Bottom line: Rasby's versatility in blocking helps tremendously.


There's a reason the linebackers had a strong game. It's because no one was usually blocking them. And that's a credit to this unit, starting in the middle with tackles Dan Wilkinson and Daryl Gardener. Wilkinson didn't have a tackle and Gardener only had three. But they allowed the linebackers to combine for 21 stops. Gardener did have one stop for a one-yard gain. End Bruce Smith had one tackle, but applied decent pressure in a matchup versus solid tackle Tarik Glenn. Smith showed excellent pursuit when he stopped Edgerrin James for a three-yard loss on a screen. End Renaldo Wynn did a nice job at the point of attack and had a tackle for a one-yard loss.

Bottom line: Linebackers got the stats thanks to these guys.


Jeremiah Trotter is finally starting to play the way he and the Redskins expected. Trotter isn't all the way there yet, but he's making plays on instinct, a sign that he's getting comfortable in the offense. Trotter is doing everything from blitzing to dropping deep into coverage. He bailed out LaVar Arrington at times when the latter missed tackles. Trotter was there to clean it up. Arrington had six tackles, two sacks and two passes defensed and is playing like a Pro Bowl player again. No one has his closing speed, especially when chasing linebackers. But Arrington was sucked inside on Peyton Manning's one-yard touchdown run. He also was flagged for offsides when he mistimed his jump over the line. Jessie Armstead was again solid and usually in the right spot. He also had a sack.

Bottom line: Starting to make the plays everyone expected.


Safety Ifeanyi Ohalete, making his first start, made an impact with an interception and three tackles. Ohalete was solid and applied some pressure on a blitz. He anticipates well and makes plays no other safety on the roster can make because of it. Safety David Terrell jarred the ball loose on one hit, something he never did last year. He allowed a big third-down catch later in the game and too often is fooled on play-action throws.

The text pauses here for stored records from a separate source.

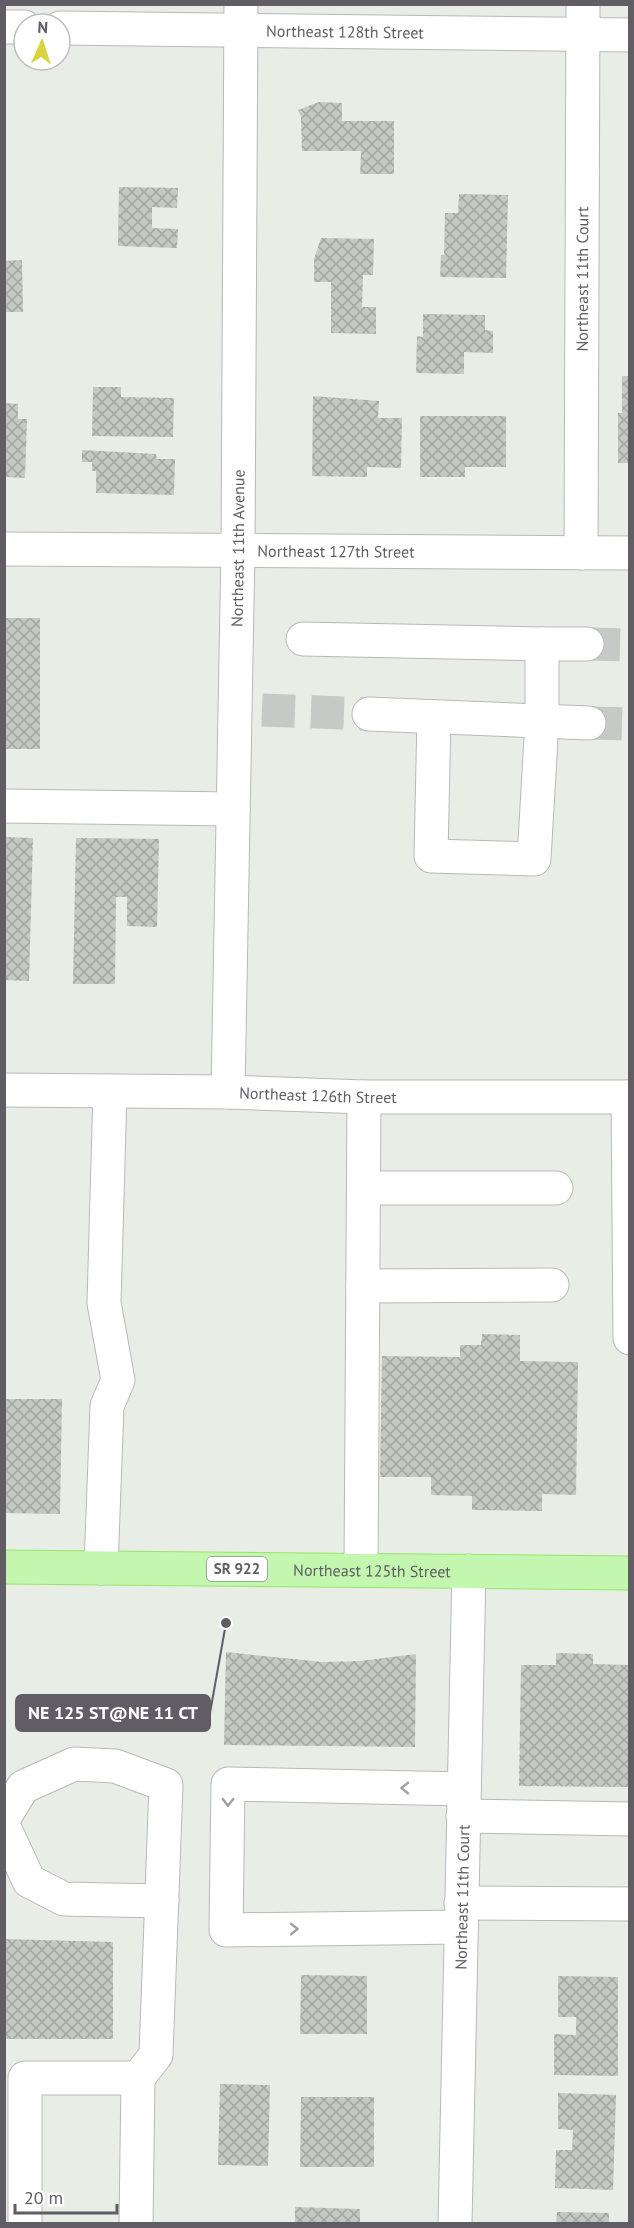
<svg xmlns="http://www.w3.org/2000/svg" width="634" height="2228" font-family="'PT Sans',sans-serif">
	<style>
		.building { fill: url(#building-cross-hatch) }
		.lines { fill: none; stroke-linecap: round; stroke-linejoin: round }
		.minor-tunnel { stroke: #c6c9c5; stroke-width: 33; stroke-dasharray: 33 16; stroke-linecap: butt }
		.minor-casing { stroke: #bab7bd; stroke-width: 35 }
		.major-casing { stroke: #97e468; stroke-width: 35 }
		.minor { stroke: #fff; stroke-width: 33 }
		.major { stroke: #c3f7b0; stroke-width: 33 }
		.oneway { stroke: #a09ea2 }
		.labels { text-anchor: middle; stroke-width: 4.5; stroke-linejoin: round; paint-order: stroke }
		.shield { fill: #fff; stroke: #908e92; stroke-width: 1.5 }
		.shield-label { font-size: 15px; font-weight: bold; fill: #605d64 }
		.street-label { font-size: 16px; fill: #605d64; stroke: #fff }
		.leader { fill: none; stroke: #605d64; stroke-width: 2 }
		.callout-dot { fill: #605d64; stroke: #fff; stroke-width: 2 }
		.callout { fill: #605d64; stroke: #605d64; stroke-width: 2 }
		.callout-label { font-size: 18px; text-anchor: middle; font-weight: bold; fill: #fff }
	</style>
	<defs>
		<pattern id="building-cross-hatch" width="8" height="8" patternUnits="userSpaceOnUse" patternTransform="scale(1.5)"><rect width="8" height="8" fill="#c4c9c1"/><path d="M0 0l8 8M0 8l8-8" fill="none" stroke="#a3a6a0"/></pattern>
	</defs>
	<rect width="100%" height="100%" fill="#e8ede5"/>
	<path class="building" d="M319,102L342,103V121H394V174H360L361,151H302L301,117L298,110Z
		M119,187L178,188L177,208L152,207V228L178,229L177,248L118,246Z
		M459,194L508,195L506,278L440,277L441,255H444L445,213H458Z
		M321,238L374,239L373,275H363L362,307H376V334L331,333V282H314V259Z
		M22,260L23,312H4V261Z
		M423,314L485,315V330L493,331V353L464,352V374L416,373L417,336L423,337Z
		M622,376H630V463H618V413H622Z
		M93,387H121V397L174,398L173,437L92,436Z
		M313,396L379,401L378,418H402L401,468L367,467V477L312,476Z
		M4,403L18,404V419H27L25,478L6,477Z
		M420,416H506V467H465V477H420Z
		M82,450L156,454L157,459H175L174,495L96,493V471H92V462H82Z
		M4,618H40V749H4Z
		M4,837L33,838L29,981L4,980Z
		M76,838L159,839L157,927L127,926V897H116L115,984H73Z
		M482,1334L520,1335V1361L578,1362L576,1495L542,1494V1511L472,1510V1496L431,1495V1477H380L382,1356L460,1357V1345H481Z
		M4,1399H62L60,1514L4,1513Z
		M226,1652L322,1662L360,1661L416,1654L415,1747L224,1745Z
		M556,1653L593,1654V1664L630,1665V1787L519,1786L521,1665H556Z
		M4,1939L113,1942V2039H4Z
		M301,1975L367,1976V2034H300Z
		M558,1976L618,1977V2076L554,2075V2034L576,2035V2017H558Z
		M220,2084L270,2085L268,2166L218,2165Z
		M558,2093L616,2095L613,2190L555,2188L556,2150H572L573,2130L558,2129Z
		M301,2097H374V2167H300Z
		M295,2207L360,2209V2224H295Z
		M557,2212L609,2213V2224H556Z"/>
	<g class="lines">
		<path class="minor-tunnel" d="M587,644L630,645
			M262,710L369,714
			M589,723L630,724"/>
		<defs>
			<g id="minor">
				<path d="M4,27H24"/>
				<path id="s1" d="M60,28L630,35"/>
				<path id="s2" d="M4,549L630,553"/>
				<path id="s3" d="M581,553L583,4"/>
				<path d="M303,639L542,644V721L534,859L431,856L434,717"/>
				<path d="M542,644H587"/>
				<path d="M369,714L589,723"/>
				<path d="M4,806L233,809"/>
				<path id="s4" d="M4,1090L228,1092L364,1097H630"/>
				<path id="s5" d="M228,1092L238,549L241,4"/>
				<path d="M628,1097L630,1338"/>
				<path d="M364,1188H556"/>
				<path d="M363,1286L552,1285"/>
				<path d="M101,1568L107,1406L118,1380L104,1303L110,1091"/>
				<path d="M361,1570L364,1097"/>
				<path d="M463,1816L630,1819"/>
				<path d="M4,1818L23,1787L74,1764L115,1766L166,1785L156,2055L138,2078"/>
				<path d="M4,1827L29,1881L64,1899L162,1901"/>
				<path d="M461,1903L630,1904"/>
				<path d="M461,1927L226,1930L228,1784L464,1789"/>
				<path d="M25,2224V2078H138L136,2224"/>
				<path id="s6" d="M455,2224L469,1571"/>
			</g>
			<g id="major">
				<path id="s7" d="M4,1567L630,1573"/>
			</g>
		</defs>
		<use href="#minor" class="minor-casing"/>
		<use href="#major" class="major-casing"/>
		<use href="#minor" class="minor"/>
		<use href="#major" class="major"/>
	</g>
	<defs><path id="oneway-chevron" d="M-2-3.5L2.5 0L-2 3.5" fill="none" stroke-width="1.6" stroke-linecap="round" stroke-linejoin="round" transform="scale(1.5)"/></defs>
	<g class="oneway">
		<use href="#oneway-chevron" transform="translate(405 1788) rotate(-179)"/>
		<use href="#oneway-chevron" transform="translate(228 1802) rotate(91)"/>
		<use href="#oneway-chevron" transform="translate(294 1929) rotate(-1)"/>
	</g>
	<g class="labels">
		<rect class="shield" x="207" y="1557" width="60" height="24" rx="4.5"/>
		<g class="shield-label">
			<text x="237" y="1574">SR 922</text>
		</g>
		<g class="street-label">
			<text dy="6" stroke="none"><textPath href="#s1" startOffset="285">Northeast 128th Street</textPath></text>
			<text dy="6" stroke="none"><textPath href="#s3" startOffset="274">Northeast 11th Court</textPath></text>
			<text dy="6" stroke="none"><textPath href="#s5" startOffset="544">Northeast 11th Avenue</textPath></text>
			<text dy="6" stroke="none"><textPath href="#s2" startOffset="332">Northeast 127th Street</textPath></text>
			<text dy="6" stroke="none"><textPath href="#s4" startOffset="314">Northeast 126th Street</textPath></text>
			<text dy="6" stroke="none"><textPath href="#s7" startOffset="368">Northeast 125th Street</textPath></text>
			<text dy="6" stroke="none"><textPath href="#s6" startOffset="327">Northeast 11th Court</textPath></text>
		</g>
	</g>
	<path class="leader" d="M226 1623L210 1713"/>
	<circle class="callout-dot" cx="226" cy="1623" r="6"/>
	<rect class="callout" x="16" y="1695" width="194" height="36" rx="6"/>
	<g class="callout-label">
		<text x="113" y="1719">NE 125 ST@NE 11 CT</text>
	</g>
	<rect width="634" height="2228" fill="none" stroke="#605d64" stroke-width="12"/>
	<g transform="translate(42 42) rotate(3)"><circle r="28" fill="#ffffff" stroke="#bfbec1" stroke-width="1.5"/>
	<path d="M0-4.5L10 22L0 15L-10 22Z" fill="#d8d440"/>
	<text y="-9" font-size="16" font-weight="bold" text-anchor="middle" fill="#605d64">N</text>
	</g>
	<path d="M15 2204v9h102v-9" fill="none" stroke="#605d64" stroke-width="3"/>
	<text x="24" y="2204" font-size="18" fill="#605d64" stroke="#ffffff" stroke-width="4.5" paint-order="stroke">20 m</text>
</svg>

Corner Fred Smoot intercepted a pass and deflected a pass on a two-point conversion late in the game. Corner Champ Bailey was silent, though it's hard to understand why he wasn't on Marvin Harrison more. Every time Darrell Green seemed to line up against Harrison, which was often, the Colts went right at him, often with success.

Bottom line: Forced two turnovers and didn't allow many big pass plays against strong passing attack.


James Tuthill has saved the Redskins. He made four field goals and continues to shine, something few could have anticipated when the Redskins signed him. His kickoffs are solid, usually high and deep. Punter Bryan Barker dropped one punt inside the 20, but his long was only 40 yards. Not a great night for him. Kick returner Ladell Betts had a 60-yard return, providing a huge boost after a Colts touchdown. Jacquez Green loses too many yards on punt returns. He wants to score every time he touches the ball, but what this offense needs is good field position. And that means more straight-ahead returns. The coverage was shaky, allowing a 34-yard punt return and a another of that length on kick returns.

Bottom line: Major contributions to victory.


Steve Spurrier apparently has learned his lesson and has tried to maintain a balanced attack the past couple games. It worked against the Colts, especially with Stephen Davis in the game. Spurrier kept the Colts off-balance with his play calls and clearly knew exactly where to attack. Davis wasn't often hit until he gained three or four yards. Spurrier's lone blunder came in the second half on the fourth and one from the 5. He says he should have run a different play. We know he's a risk taker, but the smart thing was to kick a field goal, putting Washington up by 19 points. Marvin Lewis' defense is starting to click. It's evident the players aren't guessing as much, resulting in fewer blown assignments. They also look more decisive.

Bottom line: Good game plan helps snap two-game losing streak.